It was enough for the team to make Campbell the starter for Sunday's game in New England against the Patriots.
That's where the Browns are at the quarterback position, ready to send up fireworks when a guy who struggled his last two games after splitting his previous two was back on the field. Campbell's return does mean the Browns don't have to face Bill Belichick's defense with completely untested Alex Tanney or relatively untested Caleb Hanie.
Which is something.
Campbell spoke to the media for the first time since he was hit in the head by William Gay of the Steelers in the Browns' Nov. 24 loss to Pittsburgh. He said the hit to the head caused the injury, but he did not think the play was dirty.
"He was coming in trying to hit me, and I think when I saw him at the last minute I kind of ducked down a little bit and that's when he hit me right across the face," Campbell said. "I don't think it was a dirty hit. I don't think he was trying to do it. It was just right in the middle of the action of the play."
Campbell said his symptoms included dizziness, being light-headed and an inability to look at glaring lights.
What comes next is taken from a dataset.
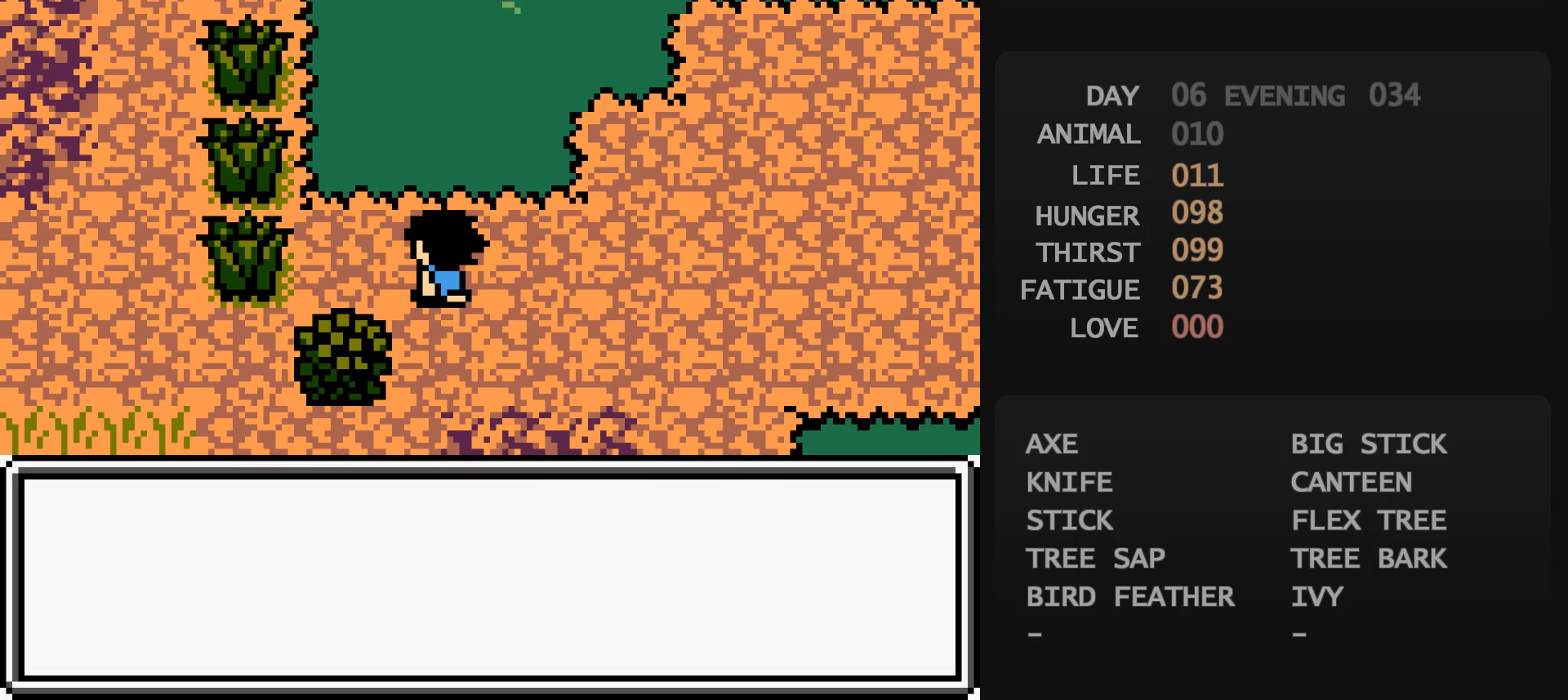
{"buttons": ["DPAD_LEFT"], "events": [[433, "B", "down"], [433, "DPAD_LEFT", "down"], [450, "B", "up"]]}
"I was quarantined for a little bit," he said.
The Auburn product was able to watch the school's win over Alabama in the Iron Bowl. He said he felt by Wednesday that he was confident he would play.
"[It's] probably the best I've felt since I had a chance to play," Campbell said.
He also admitted his injured ribs sent him to the sidelines in the Pittsburgh loss, and that he was in significant pain in the loss to Cincinnati.
The team said the ribs were not broken, so what was wrong?
"Just hurting," Campbell said.
The week of practice had the Browns scratching their heads and wondering if they would be facing the Patriots with one hand tied behind their back.
Campbell said he couldn't even try to do anything until he was symptom free, and that didn't happen until Monday.
But in a big way the Browns really only have themselves to thank for it.